The SPARCL trial was a large, randomized, placebo-controlled trial that enrolled women and men older than 18 years who had an ischemic or hemorrhagic stroke or TIA 1 to 6 months before randomization. The study randomized patients to receive either statin or placebo therapy and measured the time from randomization after an ischemic stroke or TIA to the occurrence of a nonfatal or fatal stroke. The researchers also classified patients as having type 2 diabetes, no type 2 diabetes but metabolic syndrome, or no type 2 diabetes and no metabolic syndrome (the reference group), and then calculated their risk for having a recurrent stroke.
Although there was no difference in incidence of primary ischemic strokes between patients with and without diabetes, diabetic patients were at increased risk of secondary stroke compared with nondiabetic patients (18.1% vs 10.7% in the metabolic syndrome group and 11% in the reference group, P <.001).

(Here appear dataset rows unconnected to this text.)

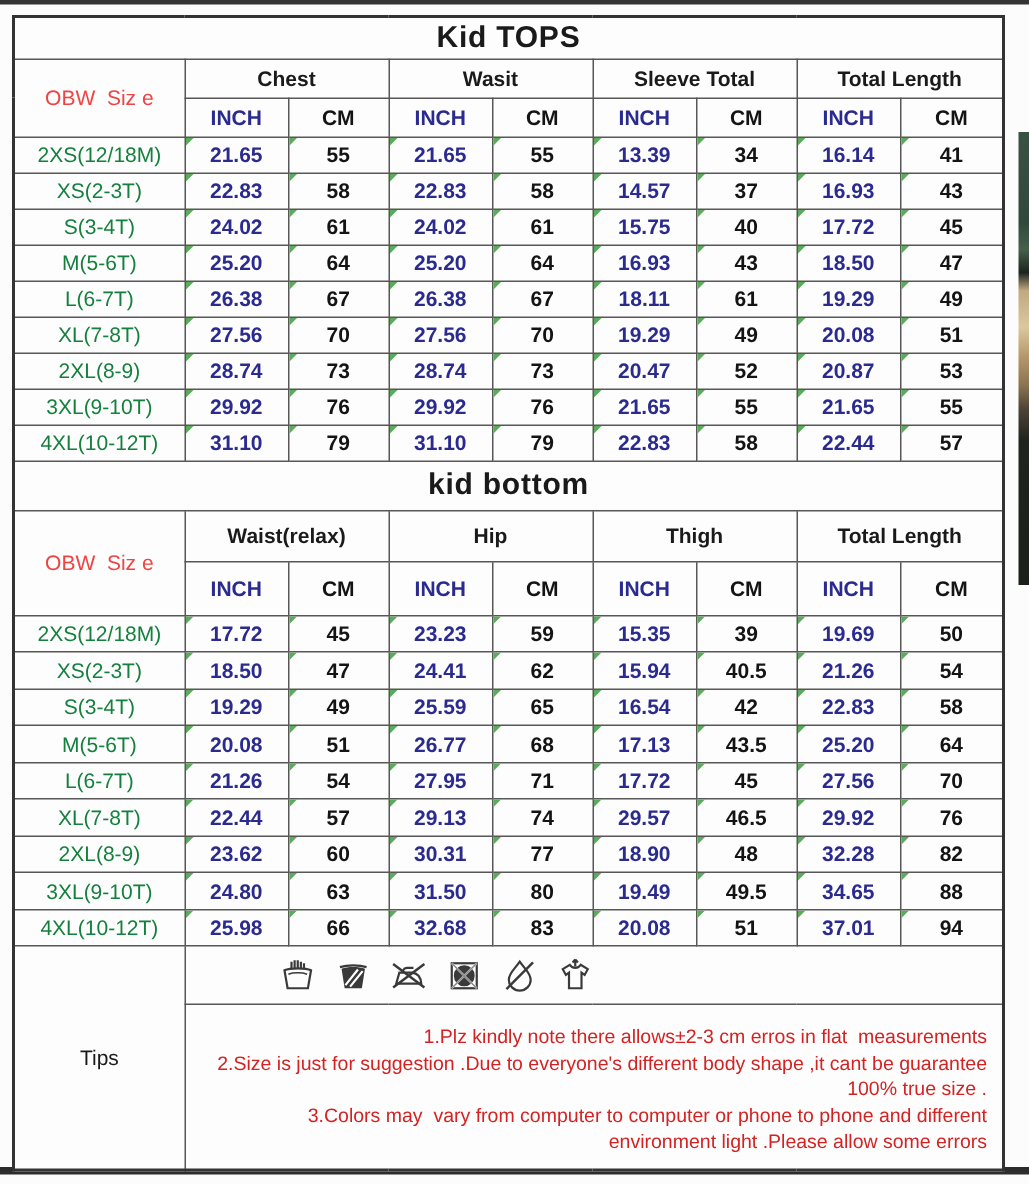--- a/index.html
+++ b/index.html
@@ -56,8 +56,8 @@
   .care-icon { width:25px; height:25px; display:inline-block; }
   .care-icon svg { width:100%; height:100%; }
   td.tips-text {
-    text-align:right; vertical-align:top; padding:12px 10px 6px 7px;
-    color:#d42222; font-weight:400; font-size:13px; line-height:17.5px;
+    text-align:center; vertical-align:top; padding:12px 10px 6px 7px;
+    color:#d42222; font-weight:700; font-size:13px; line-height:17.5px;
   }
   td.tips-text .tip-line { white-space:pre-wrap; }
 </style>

The analysis also showed that there is no significant difference in risk reduction with statin therapy between diabetic and nondiabetic patients, emphasizing the importance of lipid-lowering therapy in all patients who present with dyslipidemia.
In Curbing Diabetes Risk, Counting Sheep May Be an Answer
Researchers at the 25th Anniversary Meeting of the Associated Sleep Professional Societies in Minneapolis, Minnesota, presented a study that showed that chronic sleep deprivation can increase insulin resistance in people at higher risk of developing type 2 diabetes.
The study enrolled 47 healthy participants with an average age of 26 years who had a normal body mass index (BMI) and a family history of type 2 diabetes in at least 1 first-degree relative. Participants were divided into 2 groups based on reported sleep schedule: short sleepers (<6 hours per night, and, hence, chronically sleep deprived) and usual sleepers (6 or more hours per night). The researchers also conducted oral glucose-tolerance testing on the participants, measured a fasting plasma glucose, and evaluated insulin sensitivity as well as beta-cell function.
The study showed that, when adjusted for differences in daily physical activity, age, BMI, sex, and ethnicity, short sleepers had a significantly higher insulin sensitivity index score than usual sleepers (7.7 vs 11.4, P = .013) but no significant difference in beta-cell function.
The presenters of the study believe this preservation of betacell function is due to the participants’ young age and that, if the insulin resistance persists for enough time, beta-cell function will decrease as the participants get older. In addition to an increase in physical exercise and dietary modifications, the results of this study show sleep hygiene may also be important in decreasing the risk for developing diabetes.